== Fragen zum Material ==
[1] Gib den Abschnitt aus dem Text über Hawaii, beginnend bei „Okay, auch hierzulande“ und endend bei „den Inseln einzigartig.“, noch einmal wieder. Ersetze dabei „Adventszeit“ durch „Vorweihnachtszeit“.
[2] Knüpf an den Text über die alte Heimat Hawaii an und schreib ihn von der Stelle weiter, an der er aufhört.

== Vorliegender Text ==
########
In Zeiten wie diesen vermisse ich meine alte Heimat Hawaii.

Nicht, weil Weihnachten am Strand einfach schöner ist. Das sowieso. Nein, ich vermisse die Gespräche über Gott und die Welt.

Okay, auch hierzulande gibt es Gespräche genug über Gott und die Welt, vor allem jetzt in der Adventszeit. Aber auf Hawaii hatten sie einen anderen Ton, etwas Schwebendes, Spielerisches, was ich hier nicht finde. Ich glaube, es hatte etwas mit dem friedlichen Zusammenleben von Glauben und Wissenschaft zu tun. Darin war das Leben auf den Inseln einzigartig.

Auf Hawaii ist so gut wie jeder gläubig, wenn nicht gar abergläubisch: Kein Mensch kann nachts am Strand stehen, vor dem unendlichen Meer, unter dem spektakulären Sternenhimmel und sich dabei dem Gedanken verschließen, dass es irgendwo da draußen mehr gibt als nur das, was man sieht.

Gleichzeitig ist Hawaii aber auch voller Wissenschaftler. Sie wissen ja: Wer in den Fächern Meeresbiologie, Astronomie, Ethnologie oder Linguistik forscht, hat irgendwann im Leben mit den beiden Unis auf Hawaii zu tun.
########
== Gegebene Informationen ==
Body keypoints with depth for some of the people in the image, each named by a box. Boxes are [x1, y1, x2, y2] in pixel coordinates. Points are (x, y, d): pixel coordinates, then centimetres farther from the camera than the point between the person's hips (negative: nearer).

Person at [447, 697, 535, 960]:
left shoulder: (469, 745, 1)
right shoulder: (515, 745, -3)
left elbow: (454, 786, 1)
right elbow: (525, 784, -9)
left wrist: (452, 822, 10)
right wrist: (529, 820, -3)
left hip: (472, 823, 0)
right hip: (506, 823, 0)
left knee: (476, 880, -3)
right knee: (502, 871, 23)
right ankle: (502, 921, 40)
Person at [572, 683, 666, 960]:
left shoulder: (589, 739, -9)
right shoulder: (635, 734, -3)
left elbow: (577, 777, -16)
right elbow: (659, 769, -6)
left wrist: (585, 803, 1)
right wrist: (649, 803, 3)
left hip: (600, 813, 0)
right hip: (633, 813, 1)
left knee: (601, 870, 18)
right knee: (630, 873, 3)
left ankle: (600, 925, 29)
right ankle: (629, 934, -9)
########
== Ergebnisse der Übung ==
[1]
Okay, auch hierzulande gibt es Gespräche genug über Gott und die Welt, vor allem jetzt in der Vorweihnachtszeit. Aber auf Hawaii hatten sie einen anderen Ton, etwas Schwebendes, Spielerisches, was ich hier nicht finde. Ich glaube, es hatte etwas mit dem friedlichen Zusammenleben von Glauben und Wissenschaft zu tun. Darin war das Leben auf den Inseln einzigartig.

[2]
Dazu kommt, dass ich auch noch als Mormone groß geworden bin, und Mormonen pflegen traditionell eine starke Affinität zur Bildung. In der Kirche saß ich zwischen Professoren und Wissenschaftlern. Da kommt man schnell auf das Thema: Lässt sich die Evolution mit der Bibel vereinbaren?

Wer brachte die Evolution in Gang?

Ein Biologe weiß ja, dass die Evolution das beste Modell ist, das wir haben, aber er weiß auch, dass die Evolution nicht alles erklärt. Wie das Ganze angefangen hat, woher das allererste Leben kam, der erste Funke, die dumme Idee der Sterblichkeit, die erste Zelle, die sich teilte, der erste Sex – das kann auch die Evolutionstheorie nicht zufriedenstellend beantworten. Sorry, Darwin.

Also spekulierte man halt drauf los: Hat Gott die Welt erschaffen, indem er die Evolution in Gang brachte? Wenn ja, ab wann entsprach der Mensch "seinem Ebenbild", wie es in der Bibel so schön heißt? War auch der Neandertaler ein Kind Gottes? Oder nur der Homo Sapiens?

Was war mit den Dinosauriern? Waren sie Teil eines früheren göttlichen Experiments, das schiefgegangen war? Die Idee, dass selbst Gott "learning by doing" praktizierte, und dabei gar Fehler machte, hat bei uns auf Hawaii niemanden schockiert: Wie soll eine so komplizierte Schöpfung wie unsere Welt ohne Experimente möglich gewesen sein? Jetzt mal ehrlich, liebe Fundamentalisten.